- WRITTEN TASK
Write out the whole listing again, exactly.

- RECORD EXCERPTS
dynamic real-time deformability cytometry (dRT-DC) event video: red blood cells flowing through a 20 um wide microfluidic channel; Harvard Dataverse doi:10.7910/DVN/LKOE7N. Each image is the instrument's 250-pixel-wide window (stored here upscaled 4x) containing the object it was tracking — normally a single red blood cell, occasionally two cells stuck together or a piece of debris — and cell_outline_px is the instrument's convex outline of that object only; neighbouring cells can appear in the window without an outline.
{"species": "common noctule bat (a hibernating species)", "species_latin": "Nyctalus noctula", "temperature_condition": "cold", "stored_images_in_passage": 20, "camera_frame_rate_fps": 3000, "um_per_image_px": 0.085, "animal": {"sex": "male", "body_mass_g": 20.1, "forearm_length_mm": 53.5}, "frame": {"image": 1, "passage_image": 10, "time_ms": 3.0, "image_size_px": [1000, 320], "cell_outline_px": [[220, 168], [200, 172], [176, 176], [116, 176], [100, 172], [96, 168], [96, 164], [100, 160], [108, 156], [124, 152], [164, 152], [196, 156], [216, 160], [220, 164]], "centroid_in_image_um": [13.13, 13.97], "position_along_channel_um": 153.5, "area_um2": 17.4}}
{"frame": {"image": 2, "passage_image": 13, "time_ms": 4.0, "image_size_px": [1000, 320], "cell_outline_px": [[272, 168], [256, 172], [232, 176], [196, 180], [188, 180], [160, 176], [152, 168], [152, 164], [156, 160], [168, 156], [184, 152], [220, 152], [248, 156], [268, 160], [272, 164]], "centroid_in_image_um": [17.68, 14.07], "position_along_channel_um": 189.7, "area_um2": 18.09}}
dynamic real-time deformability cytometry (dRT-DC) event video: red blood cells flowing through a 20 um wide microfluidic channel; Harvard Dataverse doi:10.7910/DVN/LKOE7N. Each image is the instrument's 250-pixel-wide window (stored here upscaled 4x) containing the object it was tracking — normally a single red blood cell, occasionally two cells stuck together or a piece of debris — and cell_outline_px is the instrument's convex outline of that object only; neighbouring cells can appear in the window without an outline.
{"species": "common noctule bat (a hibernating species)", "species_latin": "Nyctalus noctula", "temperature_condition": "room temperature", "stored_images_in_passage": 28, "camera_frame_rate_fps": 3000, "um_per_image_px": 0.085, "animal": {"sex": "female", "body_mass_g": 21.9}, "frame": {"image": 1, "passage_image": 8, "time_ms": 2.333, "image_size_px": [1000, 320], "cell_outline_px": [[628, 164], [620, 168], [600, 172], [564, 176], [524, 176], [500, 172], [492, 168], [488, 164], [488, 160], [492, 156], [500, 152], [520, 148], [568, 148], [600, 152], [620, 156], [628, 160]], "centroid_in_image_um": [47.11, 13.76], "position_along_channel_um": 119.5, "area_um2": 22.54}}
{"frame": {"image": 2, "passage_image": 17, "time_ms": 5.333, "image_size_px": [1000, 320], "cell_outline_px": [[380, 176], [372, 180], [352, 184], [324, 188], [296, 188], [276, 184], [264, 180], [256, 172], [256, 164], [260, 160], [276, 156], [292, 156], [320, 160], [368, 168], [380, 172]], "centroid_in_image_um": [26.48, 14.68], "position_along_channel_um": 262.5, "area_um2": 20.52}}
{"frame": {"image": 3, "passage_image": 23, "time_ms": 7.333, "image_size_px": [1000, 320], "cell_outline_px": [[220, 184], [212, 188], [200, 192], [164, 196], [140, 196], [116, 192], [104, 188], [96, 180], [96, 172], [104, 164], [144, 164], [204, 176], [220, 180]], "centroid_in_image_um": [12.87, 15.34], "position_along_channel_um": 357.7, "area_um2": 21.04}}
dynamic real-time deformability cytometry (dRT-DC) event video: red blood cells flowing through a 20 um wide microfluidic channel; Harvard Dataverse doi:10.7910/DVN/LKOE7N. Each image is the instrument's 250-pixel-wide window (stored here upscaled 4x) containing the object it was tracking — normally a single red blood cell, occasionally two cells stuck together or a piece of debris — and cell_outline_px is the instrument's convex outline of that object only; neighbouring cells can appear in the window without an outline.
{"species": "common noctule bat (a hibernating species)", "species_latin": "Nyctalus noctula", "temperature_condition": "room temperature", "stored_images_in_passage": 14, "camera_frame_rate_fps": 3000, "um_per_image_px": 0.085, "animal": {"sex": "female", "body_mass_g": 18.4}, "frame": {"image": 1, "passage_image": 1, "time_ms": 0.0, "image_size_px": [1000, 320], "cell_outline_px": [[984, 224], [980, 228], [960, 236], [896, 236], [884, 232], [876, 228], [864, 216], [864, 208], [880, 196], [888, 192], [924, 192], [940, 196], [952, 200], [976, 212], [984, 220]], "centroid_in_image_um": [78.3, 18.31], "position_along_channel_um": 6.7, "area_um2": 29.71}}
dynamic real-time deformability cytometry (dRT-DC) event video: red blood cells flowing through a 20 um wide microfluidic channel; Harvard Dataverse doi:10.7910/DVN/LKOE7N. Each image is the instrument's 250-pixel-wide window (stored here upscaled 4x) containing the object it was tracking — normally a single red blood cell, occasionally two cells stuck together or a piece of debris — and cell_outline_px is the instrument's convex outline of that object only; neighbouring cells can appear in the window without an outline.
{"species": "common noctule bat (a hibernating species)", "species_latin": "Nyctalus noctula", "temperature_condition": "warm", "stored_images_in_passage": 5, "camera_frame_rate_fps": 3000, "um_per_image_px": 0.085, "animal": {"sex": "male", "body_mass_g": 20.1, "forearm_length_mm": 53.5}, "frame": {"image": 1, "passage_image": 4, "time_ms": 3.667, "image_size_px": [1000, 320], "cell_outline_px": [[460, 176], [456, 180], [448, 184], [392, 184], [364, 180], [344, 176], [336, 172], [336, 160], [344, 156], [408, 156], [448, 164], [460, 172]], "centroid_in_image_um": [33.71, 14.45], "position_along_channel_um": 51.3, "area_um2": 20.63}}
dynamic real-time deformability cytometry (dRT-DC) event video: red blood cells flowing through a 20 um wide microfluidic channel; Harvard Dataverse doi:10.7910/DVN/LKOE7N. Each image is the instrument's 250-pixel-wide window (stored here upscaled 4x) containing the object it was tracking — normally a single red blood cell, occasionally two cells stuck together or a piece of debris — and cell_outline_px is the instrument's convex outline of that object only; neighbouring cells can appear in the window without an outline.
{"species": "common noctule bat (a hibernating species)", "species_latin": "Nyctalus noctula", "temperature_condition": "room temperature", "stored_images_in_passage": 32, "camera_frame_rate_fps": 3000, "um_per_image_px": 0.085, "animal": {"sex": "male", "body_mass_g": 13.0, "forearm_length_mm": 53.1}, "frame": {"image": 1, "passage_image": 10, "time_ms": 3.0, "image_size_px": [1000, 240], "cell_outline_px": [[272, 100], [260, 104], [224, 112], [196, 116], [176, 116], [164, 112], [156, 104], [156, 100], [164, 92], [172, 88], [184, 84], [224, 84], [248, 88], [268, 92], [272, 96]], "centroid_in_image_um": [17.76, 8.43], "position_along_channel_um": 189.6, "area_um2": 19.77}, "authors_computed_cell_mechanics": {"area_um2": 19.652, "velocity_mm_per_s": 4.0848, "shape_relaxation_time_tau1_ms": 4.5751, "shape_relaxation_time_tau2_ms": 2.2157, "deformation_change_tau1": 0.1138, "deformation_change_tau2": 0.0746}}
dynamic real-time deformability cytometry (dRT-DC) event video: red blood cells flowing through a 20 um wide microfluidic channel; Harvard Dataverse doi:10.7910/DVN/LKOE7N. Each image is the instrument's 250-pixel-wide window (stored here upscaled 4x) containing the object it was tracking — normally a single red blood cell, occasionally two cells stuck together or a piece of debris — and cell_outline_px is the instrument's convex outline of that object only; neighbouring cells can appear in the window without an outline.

- RESULT OF THE EXERCISE
dynamic real-time deformability cytometry (dRT-DC) event video: red blood cells flowing through a 20 um wide microfluidic channel; Harvard Dataverse doi:10.7910/DVN/LKOE7N. Each image is the instrument's 250-pixel-wide window (stored here upscaled 4x) containing the object it was tracking — normally a single red blood cell, occasionally two cells stuck together or a piece of debris — and cell_outline_px is the instrument's convex outline of that object only; neighbouring cells can appear in the window without an outline.
{"species": "common noctule bat (a hibernating species)", "species_latin": "Nyctalus noctula", "temperature_condition": "cold", "stored_images_in_passage": 20, "camera_frame_rate_fps": 3000, "um_per_image_px": 0.085, "animal": {"sex": "male", "body_mass_g": 20.1, "forearm_length_mm": 53.5}, "frame": {"image": 1, "passage_image": 10, "time_ms": 3.0, "image_size_px": [1000, 320], "cell_outline_px": [[220, 168], [200, 172], [176, 176], [116, 176], [100, 172], [96, 168], [96, 164], [100, 160], [108, 156], [124, 152], [164, 152], [196, 156], [216, 160], [220, 164]], "centroid_in_image_um": [13.13, 13.97], "position_along_channel_um": 153.5, "area_um2": 17.4}}
{"frame": {"image": 2, "passage_image": 13, "time_ms": 4.0, "image_size_px": [1000, 320], "cell_outline_px": [[272, 168], [256, 172], [232, 176], [196, 180], [188, 180], [160, 176], [152, 168], [152, 164], [156, 160], [168, 156], [184, 152], [220, 152], [248, 156], [268, 160], [272, 164]], "centroid_in_image_um": [17.68, 14.07], "position_along_channel_um": 189.7, "area_um2": 18.09}}
dynamic real-time deformability cytometry (dRT-DC) event video: red blood cells flowing through a 20 um wide microfluidic channel; Harvard Dataverse doi:10.7910/DVN/LKOE7N. Each image is the instrument's 250-pixel-wide window (stored here upscaled 4x) containing the object it was tracking — normally a single red blood cell, occasionally two cells stuck together or a piece of debris — and cell_outline_px is the instrument's convex outline of that object only; neighbouring cells can appear in the window without an outline.
{"species": "common noctule bat (a hibernating species)", "species_latin": "Nyctalus noctula", "temperature_condition": "room temperature", "stored_images_in_passage": 28, "camera_frame_rate_fps": 3000, "um_per_image_px": 0.085, "animal": {"sex": "female", "body_mass_g": 21.9}, "frame": {"image": 1, "passage_image": 8, "time_ms": 2.333, "image_size_px": [1000, 320], "cell_outline_px": [[628, 164], [620, 168], [600, 172], [564, 176], [524, 176], [500, 172], [492, 168], [488, 164], [488, 160], [492, 156], [500, 152], [520, 148], [568, 148], [600, 152], [620, 156], [628, 160]], "centroid_in_image_um": [47.11, 13.76], "position_along_channel_um": 119.5, "area_um2": 22.54}}
{"frame": {"image": 2, "passage_image": 17, "time_ms": 5.333, "image_size_px": [1000, 320], "cell_outline_px": [[380, 176], [372, 180], [352, 184], [324, 188], [296, 188], [276, 184], [264, 180], [256, 172], [256, 164], [260, 160], [276, 156], [292, 156], [320, 160], [368, 168], [380, 172]], "centroid_in_image_um": [26.48, 14.68], "position_along_channel_um": 262.5, "area_um2": 20.52}}
{"frame": {"image": 3, "passage_image": 23, "time_ms": 7.333, "image_size_px": [1000, 320], "cell_outline_px": [[220, 184], [212, 188], [200, 192], [164, 196], [140, 196], [116, 192], [104, 188], [96, 180], [96, 172], [104, 164], [144, 164], [204, 176], [220, 180]], "centroid_in_image_um": [12.87, 15.34], "position_along_channel_um": 357.7, "area_um2": 21.04}}
dynamic real-time deformability cytometry (dRT-DC) event video: red blood cells flowing through a 20 um wide microfluidic channel; Harvard Dataverse doi:10.7910/DVN/LKOE7N. Each image is the instrument's 250-pixel-wide window (stored here upscaled 4x) containing the object it was tracking — normally a single red blood cell, occasionally two cells stuck together or a piece of debris — and cell_outline_px is the instrument's convex outline of that object only; neighbouring cells can appear in the window without an outline.
{"species": "common noctule bat (a hibernating species)", "species_latin": "Nyctalus noctula", "temperature_condition": "room temperature", "stored_images_in_passage": 14, "camera_frame_rate_fps": 3000, "um_per_image_px": 0.085, "animal": {"sex": "female", "body_mass_g": 18.4}, "frame": {"image": 1, "passage_image": 1, "time_ms": 0.0, "image_size_px": [1000, 320], "cell_outline_px": [[984, 224], [980, 228], [960, 236], [896, 236], [884, 232], [876, 228], [864, 216], [864, 208], [880, 196], [888, 192], [924, 192], [940, 196], [952, 200], [976, 212], [984, 220]], "centroid_in_image_um": [78.3, 18.31], "position_along_channel_um": 6.7, "area_um2": 29.71}}
dynamic real-time deformability cytometry (dRT-DC) event video: red blood cells flowing through a 20 um wide microfluidic channel; Harvard Dataverse doi:10.7910/DVN/LKOE7N. Each image is the instrument's 250-pixel-wide window (stored here upscaled 4x) containing the object it was tracking — normally a single red blood cell, occasionally two cells stuck together or a piece of debris — and cell_outline_px is the instrument's convex outline of that object only; neighbouring cells can appear in the window without an outline.
{"species": "common noctule bat (a hibernating species)", "species_latin": "Nyctalus noctula", "temperature_condition": "warm", "stored_images_in_passage": 5, "camera_frame_rate_fps": 3000, "um_per_image_px": 0.085, "animal": {"sex": "male", "body_mass_g": 20.1, "forearm_length_mm": 53.5}, "frame": {"image": 1, "passage_image": 4, "time_ms": 3.667, "image_size_px": [1000, 320], "cell_outline_px": [[460, 176], [456, 180], [448, 184], [392, 184], [364, 180], [344, 176], [336, 172], [336, 160], [344, 156], [408, 156], [448, 164], [460, 172]], "centroid_in_image_um": [33.71, 14.45], "position_along_channel_um": 51.3, "area_um2": 20.63}}
dynamic real-time deformability cytometry (dRT-DC) event video: red blood cells flowing through a 20 um wide microfluidic channel; Harvard Dataverse doi:10.7910/DVN/LKOE7N. Each image is the instrument's 250-pixel-wide window (stored here upscaled 4x) containing the object it was tracking — normally a single red blood cell, occasionally two cells stuck together or a piece of debris — and cell_outline_px is the instrument's convex outline of that object only; neighbouring cells can appear in the window without an outline.
{"species": "common noctule bat (a hibernating species)", "species_latin": "Nyctalus noctula", "temperature_condition": "room temperature", "stored_images_in_passage": 32, "camera_frame_rate_fps": 3000, "um_per_image_px": 0.085, "animal": {"sex": "male", "body_mass_g": 13.0, "forearm_length_mm": 53.1}, "frame": {"image": 1, "passage_image": 10, "time_ms": 3.0, "image_size_px": [1000, 240], "cell_outline_px": [[272, 100], [260, 104], [224, 112], [196, 116], [176, 116], [164, 112], [156, 104], [156, 100], [164, 92], [172, 88], [184, 84], [224, 84], [248, 88], [268, 92], [272, 96]], "centroid_in_image_um": [17.76, 8.43], "position_along_channel_um": 189.6, "area_um2": 19.77}, "authors_computed_cell_mechanics": {"area_um2": 19.652, "velocity_mm_per_s": 4.0848, "shape_relaxation_time_tau1_ms": 4.5751, "shape_relaxation_time_tau2_ms": 2.2157, "deformation_change_tau1": 0.1138, "deformation_change_tau2": 0.0746}}
dynamic real-time deformability cytometry (dRT-DC) event video: red blood cells flowing through a 20 um wide microfluidic channel; Harvard Dataverse doi:10.7910/DVN/LKOE7N. Each image is the instrument's 250-pixel-wide window (stored here upscaled 4x) containing the object it was tracking — normally a single red blood cell, occasionally two cells stuck together or a piece of debris — and cell_outline_px is the instrument's convex outline of that object only; neighbouring cells can appear in the window without an outline.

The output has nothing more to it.